Species come and go, but never quite like this. Our biosphere’s diversity is thinning at a shocking rate, with fingers pointed at everything from global warming to hunting to habitat clearing as agents of destruction.
Now, it turns out one offender stands head and shoulders above the rest. Alien invaders of the Earthly variety – invasive species – have played a key role in roughly a third of all animal extinctions in the past 500 years.
A recent study conducted by researchers from the UK, France, and Canada weighed in on a debate in ecology circles about whether invasive species were really as bad as we’d thought.
“Some people have suggested that aliens are no more likely than native species to cause species to disappear in the current global extinction crisis,” says ecologist Tim Blackburn from University College London.
The argument is based on the assumption that a species from a far distant part of the globe is unlikely to cause more harm than a more local species slipping into an environment from a neighbouring habitat.
If true, our guilt over introducing foreign species to new lands would be misplaced. Infamous examples of rats wiping out the dodo and cane toads running amok in Australia aside, we might be overlooking damage done by the locals.
“But our analysis shows that aliens are much more of a problem in this regard,” says Blackburn.
Ecological aliens have made quantum leaps across geographical boundaries since forever, carried afar on winds and tide; but it took human colonisation to really establish a new era in species migration.
So the team used the 2017 IUCN Red List database to compile a list of species that have either gone extinct since 1500 CE, or would have disappeared had we not brought the last remaining representatives into captivity.
This gave them a total of 153 plants and 782 animals to analyse and sort according to contributing factors of demise.
The IUCN includes details on 12 broad categories describing the reasons why a species has gone extinct, such as the role of agriculture or exploitation by humans as a biological resource.
Invasive species were at least partially responsible for wiping out 33.4 percent of the listed animals, and 25.5 percent of the plants.

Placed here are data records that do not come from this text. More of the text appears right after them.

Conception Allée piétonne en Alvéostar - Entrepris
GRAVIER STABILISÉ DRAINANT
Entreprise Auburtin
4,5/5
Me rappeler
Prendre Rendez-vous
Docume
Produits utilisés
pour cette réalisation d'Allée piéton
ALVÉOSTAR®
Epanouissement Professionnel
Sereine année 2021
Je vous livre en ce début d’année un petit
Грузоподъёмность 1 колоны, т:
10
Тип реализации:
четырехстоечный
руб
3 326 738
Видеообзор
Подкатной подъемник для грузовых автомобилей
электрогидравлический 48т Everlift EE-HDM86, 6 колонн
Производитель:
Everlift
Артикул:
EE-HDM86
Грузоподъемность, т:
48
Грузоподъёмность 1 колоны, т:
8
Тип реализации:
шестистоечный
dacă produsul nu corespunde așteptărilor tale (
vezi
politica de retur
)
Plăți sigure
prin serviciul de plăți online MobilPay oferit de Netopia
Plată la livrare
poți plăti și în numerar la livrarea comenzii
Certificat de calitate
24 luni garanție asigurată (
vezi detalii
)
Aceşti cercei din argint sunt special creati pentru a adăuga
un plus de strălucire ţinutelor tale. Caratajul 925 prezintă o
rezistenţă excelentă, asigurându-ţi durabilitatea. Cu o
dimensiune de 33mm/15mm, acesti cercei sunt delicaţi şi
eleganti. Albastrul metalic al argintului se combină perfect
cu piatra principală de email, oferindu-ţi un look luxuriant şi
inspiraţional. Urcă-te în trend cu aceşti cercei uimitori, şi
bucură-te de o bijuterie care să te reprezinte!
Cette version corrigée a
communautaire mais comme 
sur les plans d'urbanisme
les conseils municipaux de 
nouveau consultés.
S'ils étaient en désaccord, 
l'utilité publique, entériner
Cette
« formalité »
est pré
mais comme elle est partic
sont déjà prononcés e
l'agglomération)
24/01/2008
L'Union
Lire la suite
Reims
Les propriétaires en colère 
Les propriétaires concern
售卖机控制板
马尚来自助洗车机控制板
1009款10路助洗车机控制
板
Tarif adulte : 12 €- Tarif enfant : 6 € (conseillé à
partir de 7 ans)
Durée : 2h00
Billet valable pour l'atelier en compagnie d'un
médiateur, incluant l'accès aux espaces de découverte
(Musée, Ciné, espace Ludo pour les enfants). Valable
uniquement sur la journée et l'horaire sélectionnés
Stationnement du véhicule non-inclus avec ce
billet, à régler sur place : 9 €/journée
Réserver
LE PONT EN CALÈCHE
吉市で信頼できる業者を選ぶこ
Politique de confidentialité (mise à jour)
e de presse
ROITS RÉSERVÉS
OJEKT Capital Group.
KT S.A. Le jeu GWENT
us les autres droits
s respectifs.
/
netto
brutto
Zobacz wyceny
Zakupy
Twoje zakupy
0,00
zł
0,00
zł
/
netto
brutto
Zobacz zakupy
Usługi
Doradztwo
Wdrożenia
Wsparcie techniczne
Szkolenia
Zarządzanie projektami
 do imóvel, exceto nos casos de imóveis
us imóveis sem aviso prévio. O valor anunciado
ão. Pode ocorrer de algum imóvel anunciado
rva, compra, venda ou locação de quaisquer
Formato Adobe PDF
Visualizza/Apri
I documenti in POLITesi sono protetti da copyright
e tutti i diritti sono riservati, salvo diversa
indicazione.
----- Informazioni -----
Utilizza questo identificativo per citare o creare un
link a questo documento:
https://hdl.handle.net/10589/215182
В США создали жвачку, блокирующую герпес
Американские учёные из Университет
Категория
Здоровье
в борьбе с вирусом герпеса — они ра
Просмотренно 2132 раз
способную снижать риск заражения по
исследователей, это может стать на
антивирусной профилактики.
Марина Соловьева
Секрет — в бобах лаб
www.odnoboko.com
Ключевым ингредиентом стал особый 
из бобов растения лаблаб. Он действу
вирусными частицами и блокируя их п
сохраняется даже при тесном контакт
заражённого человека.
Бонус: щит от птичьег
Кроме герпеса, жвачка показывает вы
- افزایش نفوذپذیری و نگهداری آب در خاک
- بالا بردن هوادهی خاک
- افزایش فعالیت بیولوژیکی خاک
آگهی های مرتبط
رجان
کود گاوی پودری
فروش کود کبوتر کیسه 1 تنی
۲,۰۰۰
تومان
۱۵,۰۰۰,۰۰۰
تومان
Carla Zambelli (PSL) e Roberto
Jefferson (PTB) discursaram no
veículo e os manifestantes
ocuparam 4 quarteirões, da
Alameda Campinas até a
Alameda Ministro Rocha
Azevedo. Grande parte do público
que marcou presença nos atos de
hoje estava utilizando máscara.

The only other factor that came close was hunting, which had a hand in 18.8 percent of the animal species, and overharvesting, which helped 23.5 percent of all extinct plants dwindle away.
By comparison, native species inching into new territories were somewhat to blame in just 2.7 percent of animal extinctions, and 4.6 percent of plant losses. Even then, a number of other factors helped wipe out the populations.
“The invasion of an alien species is often enough to cause native species to go extinct, whereas we found no evidence for native species being the sole driver of extinction of other natives in any case,” says Blackburn.
Some classes fared worse than others. Every single extinct spider and millipede on record was adversely affected by an invader, as were two thirds of all extinct birds.
If the numbers sound bad, brace yourself; they’re likely to be even worse. Where the origins of an offensive species weren’t clear, the researchers considered them native rather than invasive.
“Our results are therefore conservative in terms of the extent to which we implicate alien species in extinction. Also, many regions of the world have not been well studied, and there are likely to be further extinctions that haven’t been captured in these data,” says Blackburn.
According to a similar study conducted several years ago, the big offenders are likely to be animals like cats, rats, dogs, and pigs, which jumped ship as sea-going vessels touched down on distant shores.
As for plants, our desire to wander through gardens full of greenery that remind us of home has led to the deliberate introduction of botanical species that can quickly get out of hand.
In these examples lurks a clue that explains why the species we humans bring with us might be so much worse than accidents of nature.
The plants and animals we bring with us aren’t the result of a lottery. They’re often selected – whether deliberately or naturally – for their ability to survive and to adapt quickly to hostile surrounds and thrive outside their comfort zones; it makes them productive and easy for us to care for.
For all we’ve learned in recent decades about the risk of invasive species, human movement continues to see plant and animal species leap into new environments.
This is one alien invasion we really ought to be paying serious attention to.
This research was published in Frontiers in Ecology and the Environment.